[Problem description]:
Only the text carries over: repeat the records exactly and drop the images.

[Records for processing]:
☆ ☆ ☆ ☆ ☆ ☆ ☆

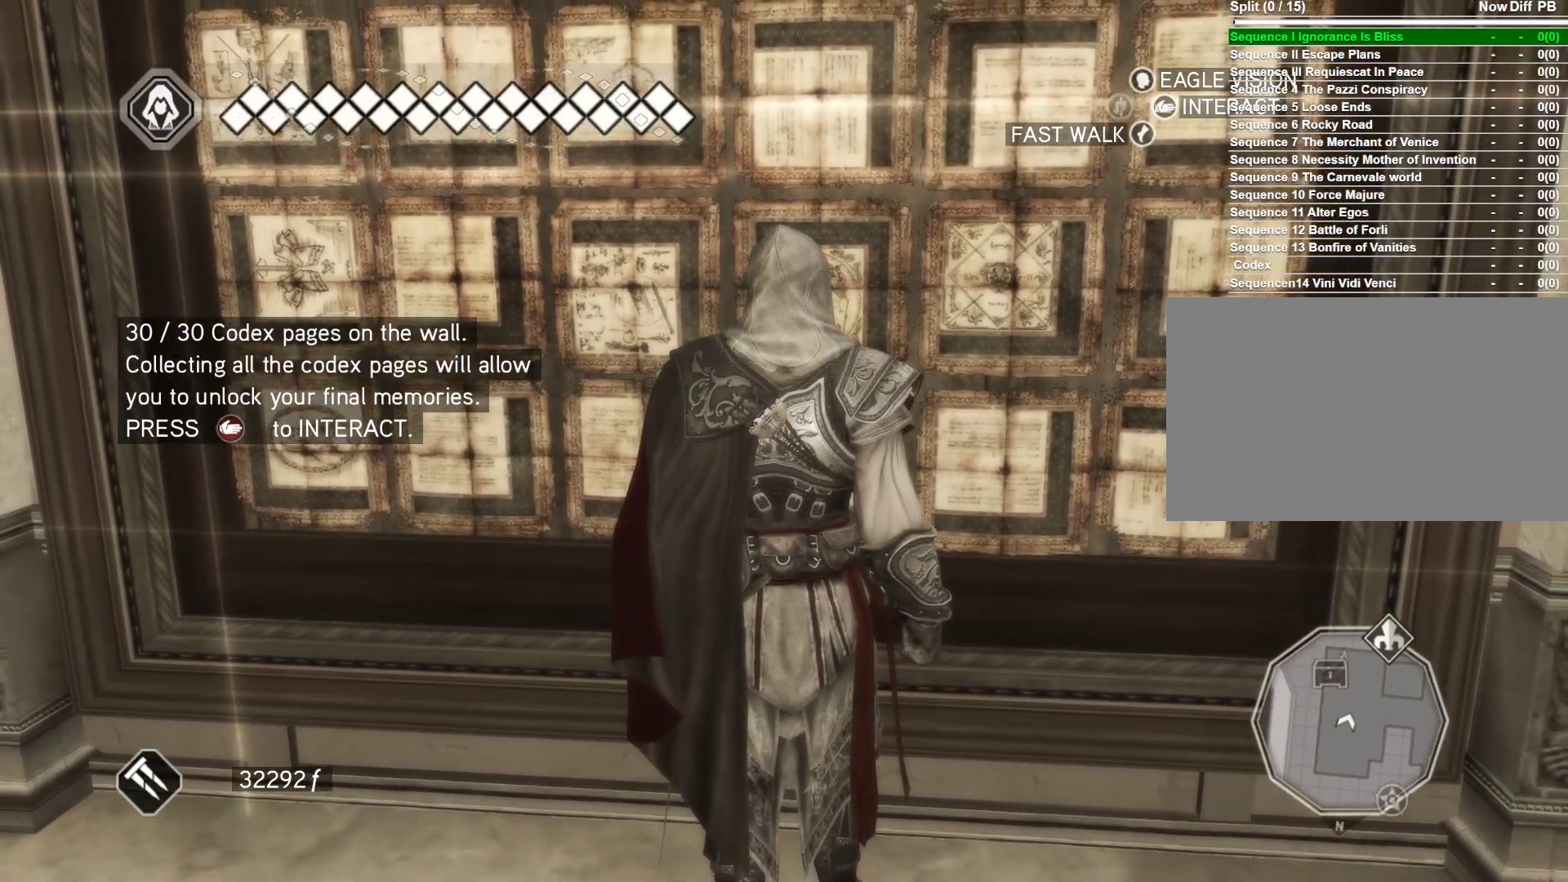
{"keys": ["e"], "mouse": [], "mouse_move": "still", "events": []}
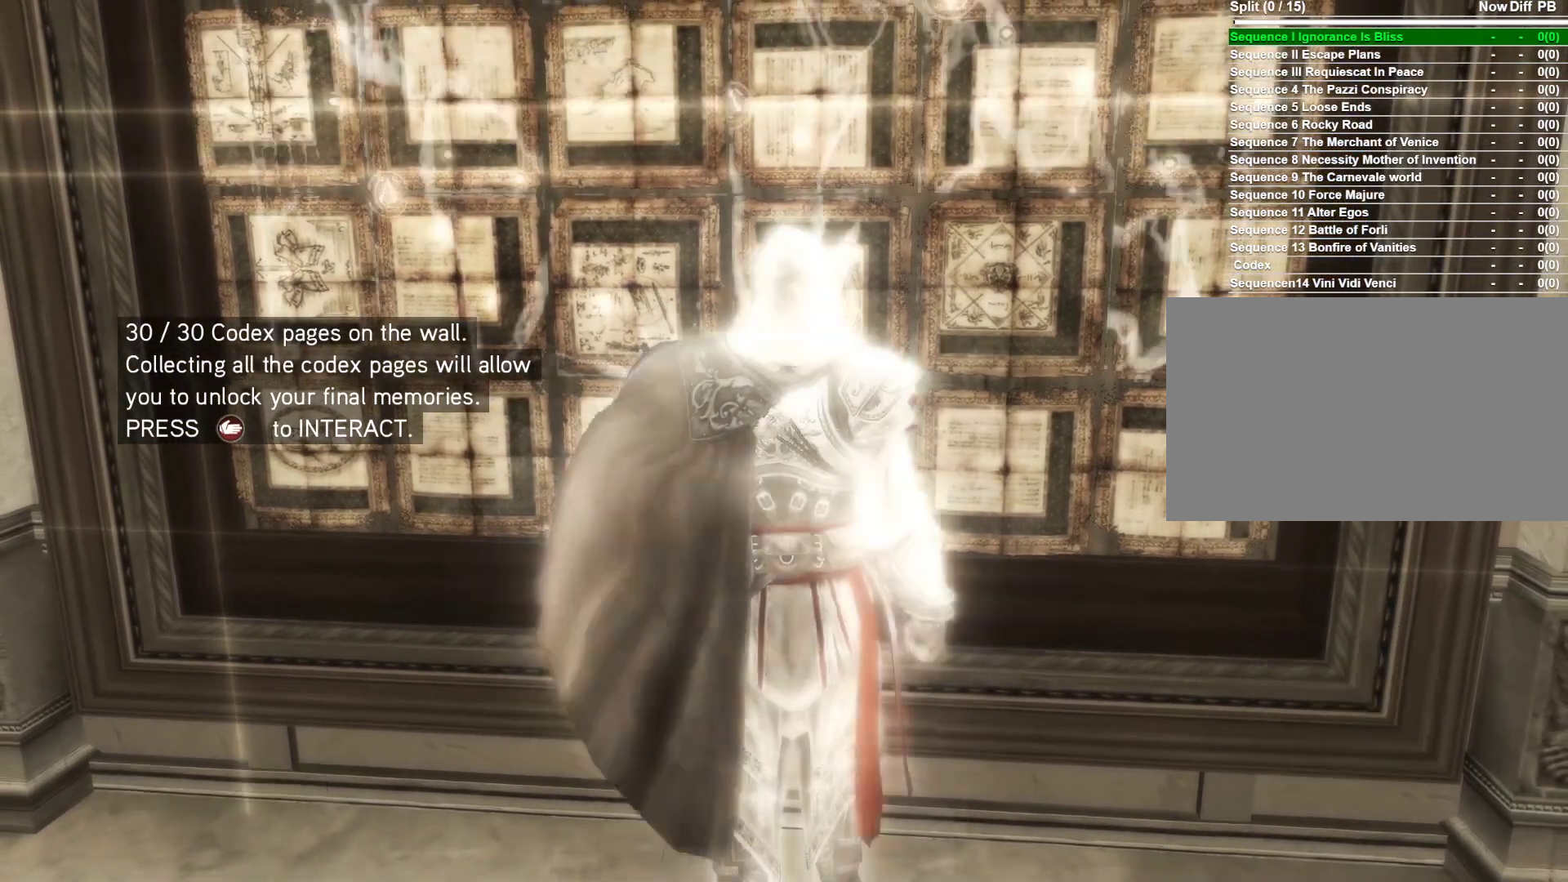
{"keys": [], "mouse": [], "mouse_move": "left", "events": [[466, "e", "up"]]}
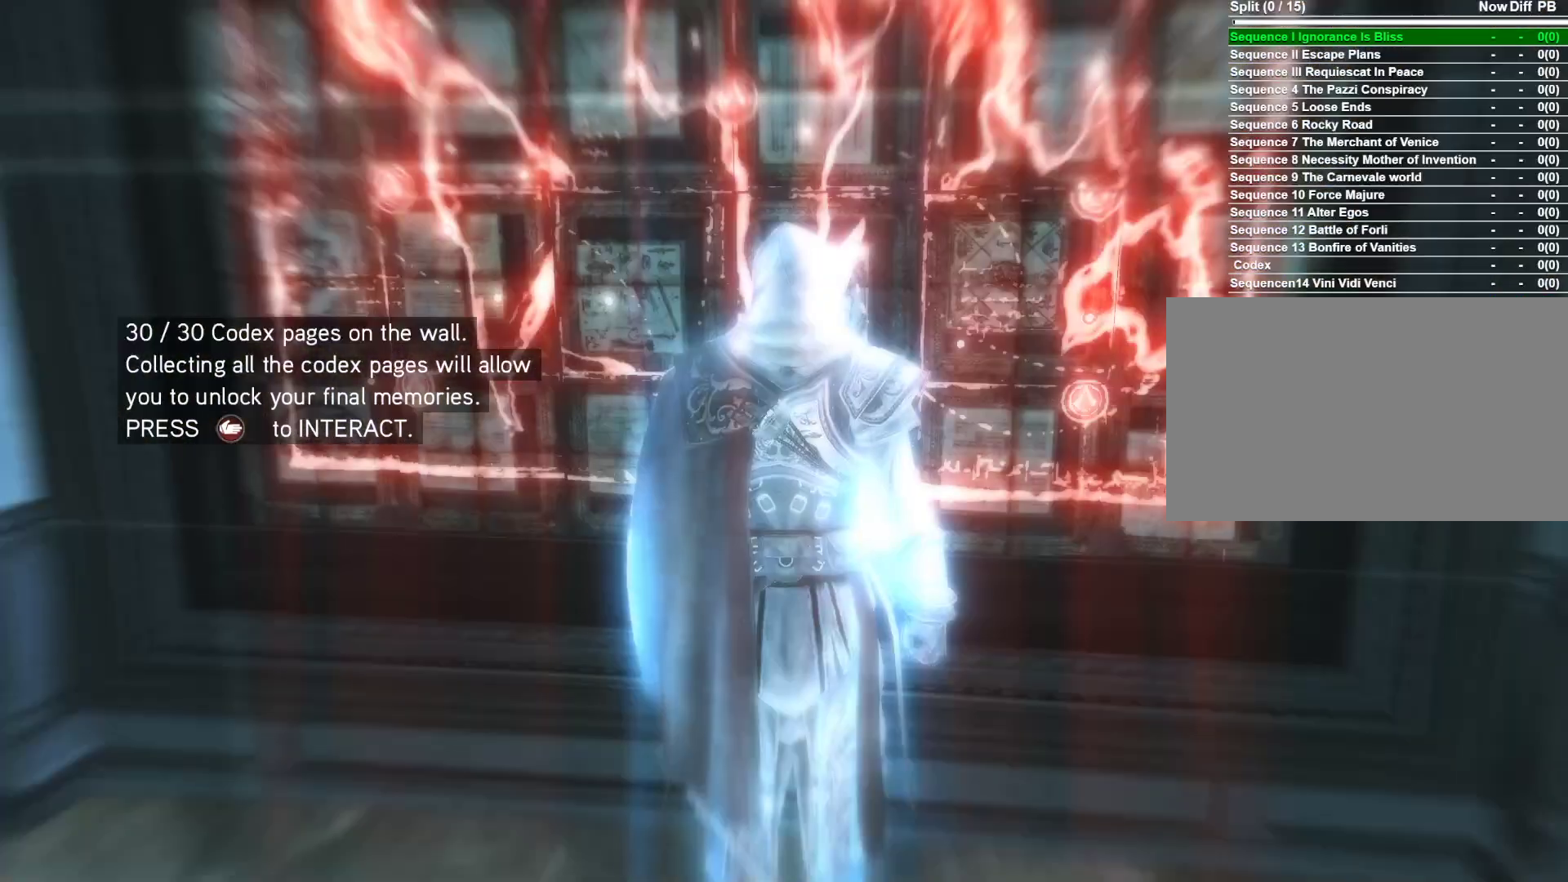
{"keys": [], "mouse": [], "mouse_move": "still", "events": []}
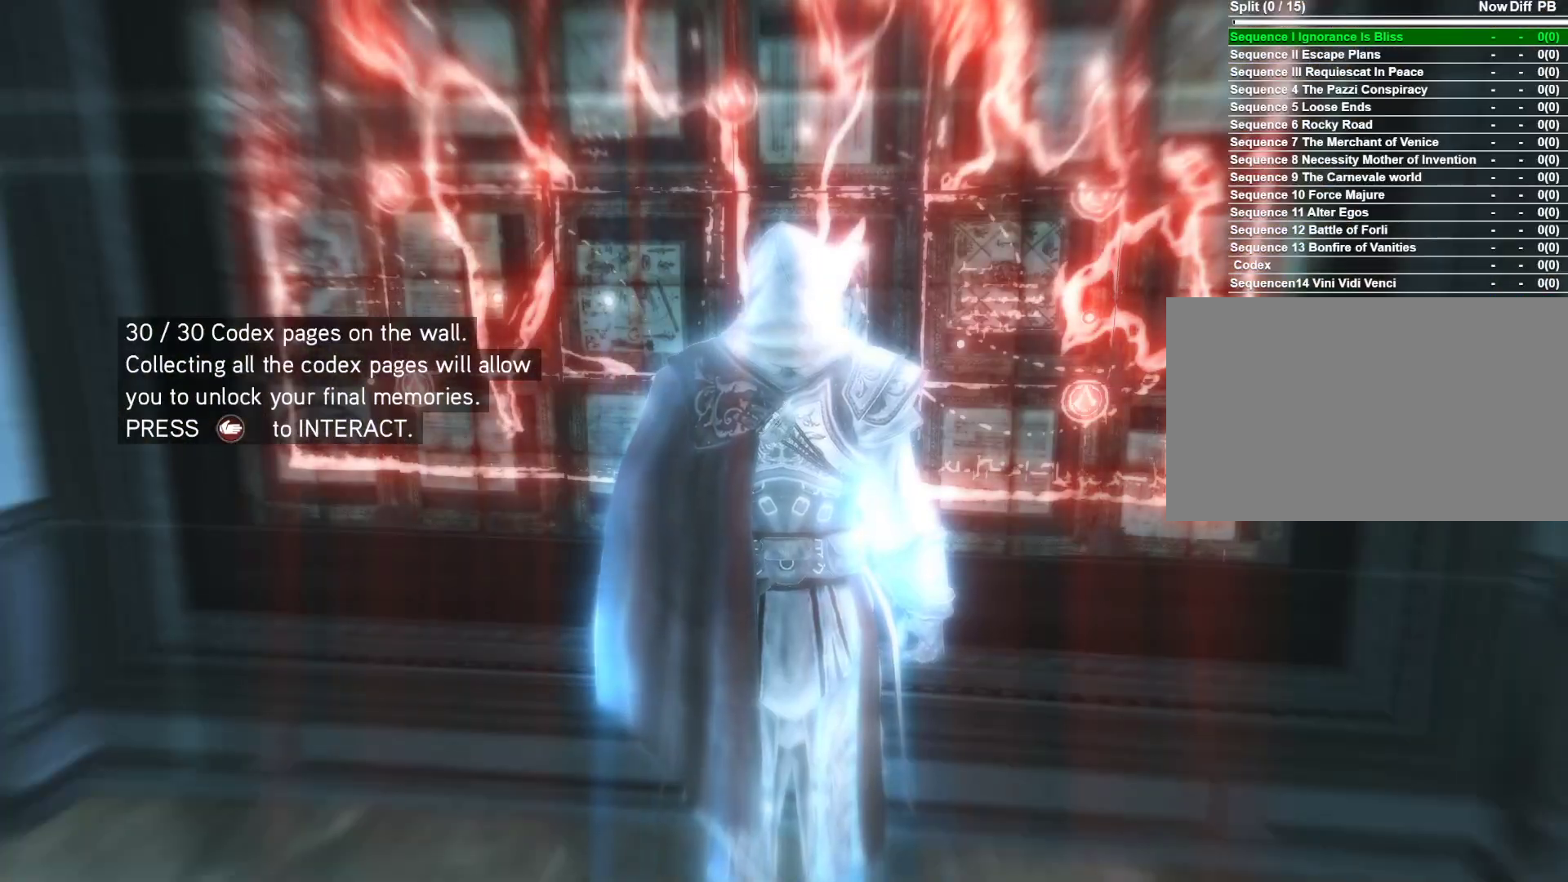
{"keys": [], "mouse": [], "mouse_move": "still", "events": []}
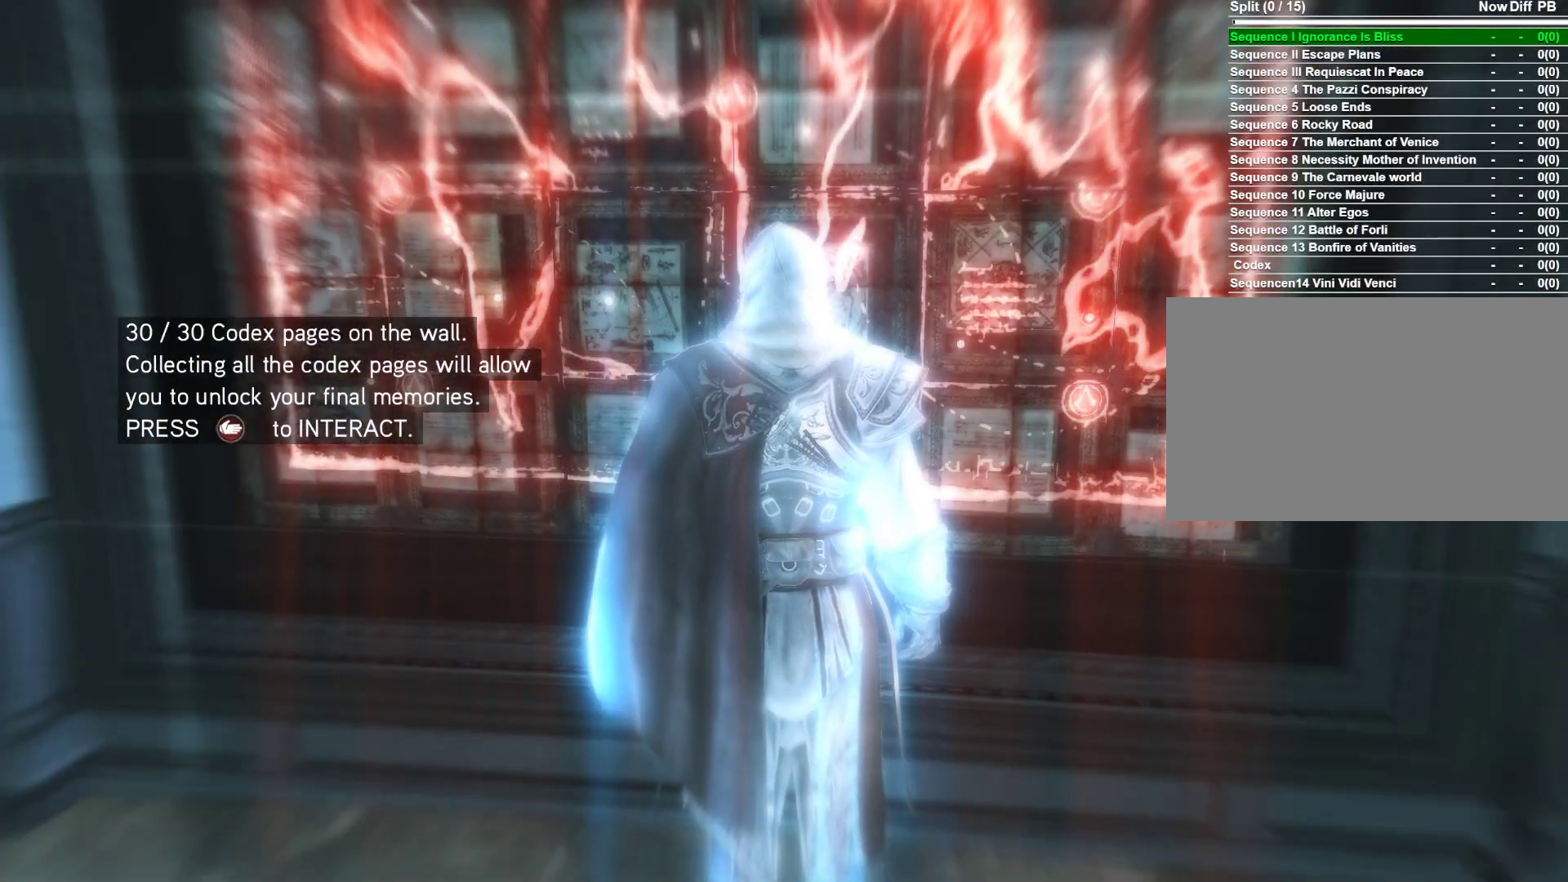
{"keys": [], "mouse": [], "mouse_move": "still", "events": []}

☆ ☆ ☆ ☆ ☆ ☆ ☆

[Exercise response]:
{"keys": ["e"], "mouse": [], "mouse_move": "still", "events": []}
{"keys": [], "mouse": [], "mouse_move": "left", "events": [[466, "e", "up"]]}
{"keys": [], "mouse": [], "mouse_move": "still", "events": []}
{"keys": [], "mouse": [], "mouse_move": "still", "events": []}
{"keys": [], "mouse": [], "mouse_move": "still", "events": []}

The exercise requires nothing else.